Лето 1939-го, будто назло стране, которой угрожает вражеское нападение, выдалось прекрасным. Таким прекрасным, каким только может быть лето в этой части Европы. Ясным, солнечным, хотя временами и с холодным ветром. Цветы цвели бурно и не собирались осыпаться. Подсолнухи вокруг рыбицкой усадьбы казались в этом году крупнее обычного и выглядели как золотые воинские щиты. Карпы в прудах грелись у самой поверхности воды и уходили на дно, лишь потревоженные чьими-либо шагами. Купы трав на перемычках между прудами разрослись больше обычного. Кони на лугах вдоль берега реки паслись спокойно и не вскидывали пугливо при любом постороннем звуке морды с подрагивающими ноздрями. Река все еще не вернулась в свое русло после весеннего половодья. С другого берега можно было босиком прошлепать до лесистого холмика, "ostrowka", на котором Лукаш любил лежать в густых зарослях папоротника. Словом, перед ожидавшимся ударом лето в Рыбицах выглядело совершенно беззащитным.
После того как отца забрали на войну, Лукаш стал чаще общаться с паном Витольдом. Природа была так дружелюбна по отношению к рыбицкому островку покоя, а на чистом небе так долго не появлялось ни единого облачка, что трудно было поверить в приближение бури. На задах усадьбы, возле ухабистой дороги на Седльце, несколько лет назад пан Витольд разбил небольшой сад. Яблони уже дали первый урожай, а разросшиеся кусты крыжовника живой изгородью отделили сад от дороги. В саду, на гамаках, проводили дни Лукаш и Урсула. Все страхи и подозрения остались в прошлом. Когда Лукаш вернулся из Варшавы, она сразу же, смеясь и плача, бросилась ему на шею. К своему совершеннолетию Урсула стала по-настоящему красива. Лукаш восхищался ее стройной фигурой, ее расцветающим женским очарованием, не мог отвести глаз от длинных распущенных светлых волос и пышущего здоровьем лица, так не похожего на бледное и болезненное лицо ее матери, Регины. Уже тогда он не сомневался, что влюблен в нее. В сестру? При слове "сестра" его бросало в дрожь. "Ведь она же не совсем сестра, - повторял он с каким-то отчаянным упорством, - а только наполовину".

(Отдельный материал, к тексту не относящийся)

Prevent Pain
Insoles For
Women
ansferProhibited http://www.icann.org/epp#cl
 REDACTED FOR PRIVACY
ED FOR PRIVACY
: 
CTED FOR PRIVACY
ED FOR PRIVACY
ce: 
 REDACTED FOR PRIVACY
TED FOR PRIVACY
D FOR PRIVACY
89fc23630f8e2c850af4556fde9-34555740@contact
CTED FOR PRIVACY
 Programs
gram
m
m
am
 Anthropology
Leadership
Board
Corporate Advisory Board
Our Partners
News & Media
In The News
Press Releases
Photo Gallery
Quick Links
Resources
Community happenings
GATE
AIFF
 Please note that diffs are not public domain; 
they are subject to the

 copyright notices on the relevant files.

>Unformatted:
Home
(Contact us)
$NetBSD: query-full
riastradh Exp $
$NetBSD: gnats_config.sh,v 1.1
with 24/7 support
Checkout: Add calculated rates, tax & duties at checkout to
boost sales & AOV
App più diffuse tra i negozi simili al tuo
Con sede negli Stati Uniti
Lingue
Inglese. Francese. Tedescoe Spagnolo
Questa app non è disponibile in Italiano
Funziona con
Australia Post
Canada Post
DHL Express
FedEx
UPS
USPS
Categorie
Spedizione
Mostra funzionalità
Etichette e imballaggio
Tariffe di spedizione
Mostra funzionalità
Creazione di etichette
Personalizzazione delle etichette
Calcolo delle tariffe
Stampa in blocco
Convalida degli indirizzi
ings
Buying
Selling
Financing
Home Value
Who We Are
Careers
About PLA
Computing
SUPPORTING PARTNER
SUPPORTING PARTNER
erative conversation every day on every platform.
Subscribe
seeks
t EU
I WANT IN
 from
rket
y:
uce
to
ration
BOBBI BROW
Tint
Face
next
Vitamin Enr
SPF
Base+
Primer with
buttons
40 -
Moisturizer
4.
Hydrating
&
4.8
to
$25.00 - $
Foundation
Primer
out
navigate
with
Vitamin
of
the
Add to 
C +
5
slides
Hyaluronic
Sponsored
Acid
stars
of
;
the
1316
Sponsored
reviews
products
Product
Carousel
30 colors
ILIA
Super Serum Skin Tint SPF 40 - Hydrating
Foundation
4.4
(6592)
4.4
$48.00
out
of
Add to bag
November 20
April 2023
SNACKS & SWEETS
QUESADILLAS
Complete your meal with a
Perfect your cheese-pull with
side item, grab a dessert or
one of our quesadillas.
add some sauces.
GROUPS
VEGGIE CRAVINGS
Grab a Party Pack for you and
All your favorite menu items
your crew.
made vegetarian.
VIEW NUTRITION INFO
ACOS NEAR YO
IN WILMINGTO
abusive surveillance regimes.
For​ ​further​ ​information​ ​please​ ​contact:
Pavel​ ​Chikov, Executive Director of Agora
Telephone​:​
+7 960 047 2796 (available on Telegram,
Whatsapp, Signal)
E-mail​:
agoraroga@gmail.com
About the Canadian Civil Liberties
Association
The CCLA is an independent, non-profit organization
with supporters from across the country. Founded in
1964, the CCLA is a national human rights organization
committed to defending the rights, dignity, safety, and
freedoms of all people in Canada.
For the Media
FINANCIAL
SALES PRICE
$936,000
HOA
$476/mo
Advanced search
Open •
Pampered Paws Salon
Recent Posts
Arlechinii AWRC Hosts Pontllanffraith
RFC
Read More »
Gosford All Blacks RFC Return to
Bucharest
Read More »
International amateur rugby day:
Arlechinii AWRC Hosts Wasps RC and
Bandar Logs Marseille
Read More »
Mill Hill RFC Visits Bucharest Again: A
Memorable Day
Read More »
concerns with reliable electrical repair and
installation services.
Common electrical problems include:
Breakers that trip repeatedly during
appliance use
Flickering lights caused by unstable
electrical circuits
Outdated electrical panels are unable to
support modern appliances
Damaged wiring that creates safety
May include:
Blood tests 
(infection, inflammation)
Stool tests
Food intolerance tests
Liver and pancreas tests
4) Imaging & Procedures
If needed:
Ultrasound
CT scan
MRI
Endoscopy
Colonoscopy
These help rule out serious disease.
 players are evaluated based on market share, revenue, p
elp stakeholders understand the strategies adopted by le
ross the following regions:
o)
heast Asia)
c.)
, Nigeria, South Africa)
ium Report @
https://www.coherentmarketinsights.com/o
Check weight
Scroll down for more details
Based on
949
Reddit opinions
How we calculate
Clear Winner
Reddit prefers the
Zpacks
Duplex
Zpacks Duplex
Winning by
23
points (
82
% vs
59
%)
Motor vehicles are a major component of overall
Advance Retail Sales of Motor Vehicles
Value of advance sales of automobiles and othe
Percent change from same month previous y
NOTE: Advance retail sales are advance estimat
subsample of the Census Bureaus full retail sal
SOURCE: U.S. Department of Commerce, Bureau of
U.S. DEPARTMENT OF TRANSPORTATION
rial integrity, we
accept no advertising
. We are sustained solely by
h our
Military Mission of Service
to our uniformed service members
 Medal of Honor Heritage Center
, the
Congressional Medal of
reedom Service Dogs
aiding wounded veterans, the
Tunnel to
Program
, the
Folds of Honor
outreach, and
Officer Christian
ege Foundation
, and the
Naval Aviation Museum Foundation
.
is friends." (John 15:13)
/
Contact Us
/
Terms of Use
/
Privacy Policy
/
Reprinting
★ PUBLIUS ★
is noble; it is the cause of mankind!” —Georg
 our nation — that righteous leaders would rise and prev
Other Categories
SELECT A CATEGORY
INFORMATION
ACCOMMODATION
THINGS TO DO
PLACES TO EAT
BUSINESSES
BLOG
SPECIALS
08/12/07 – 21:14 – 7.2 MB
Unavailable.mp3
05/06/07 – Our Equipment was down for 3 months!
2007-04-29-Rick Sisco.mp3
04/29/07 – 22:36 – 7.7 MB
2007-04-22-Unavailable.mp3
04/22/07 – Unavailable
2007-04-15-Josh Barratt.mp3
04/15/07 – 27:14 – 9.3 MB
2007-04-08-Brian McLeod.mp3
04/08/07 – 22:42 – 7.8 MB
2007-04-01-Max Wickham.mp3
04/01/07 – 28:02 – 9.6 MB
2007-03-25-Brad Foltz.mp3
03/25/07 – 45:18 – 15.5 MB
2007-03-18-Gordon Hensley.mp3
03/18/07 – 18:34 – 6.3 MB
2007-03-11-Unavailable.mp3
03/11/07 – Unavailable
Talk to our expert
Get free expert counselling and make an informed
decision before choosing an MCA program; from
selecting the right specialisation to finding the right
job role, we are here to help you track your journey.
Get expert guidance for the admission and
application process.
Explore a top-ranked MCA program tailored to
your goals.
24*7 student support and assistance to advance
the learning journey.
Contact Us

Под конец ноября Лондон внезапно накрыло волной пронизывающего холода, и было решено, что на день он станет перебираться вниз, в комнату с хорошим камином, поскольку стоявшая наверху газовая печь хоть и выглядела солидно, но грела слабо, и ночью удавалось спастись лишь под горой одеял. Наступил заключительный, подкрепленный конкретной датой этап ожидания. Окулист из Падуи, доктор Антинори, назначил операцию на 6 января (День трех волхвов, а для итальянцев - день Бефаны) 1999 года. Урсула решила, что в Венецию, откуда до Падуи полчаса на машине, они поедут в середине декабря. В Венеции в это время года все было закрыто, для туристов наступал мертвый сезон, а труппы, приезжающие на гастроли в заново отстроенный театр "Ла Фениче", размещались в небольшом "театральном" отеле Альберго "Гольдони" в Дзаттере. Знаменитый Sir Luke, il grande regista del "Gabbiano" di Londra, и его энергичная жена из администрации "The Sea-Gull" Theatre без труда смогли заказать с 16 декабря двухкомнатные апартаменты. Лукаш как ребенок радовался звонкому слову gabbiano, по-итальянски - "чайка".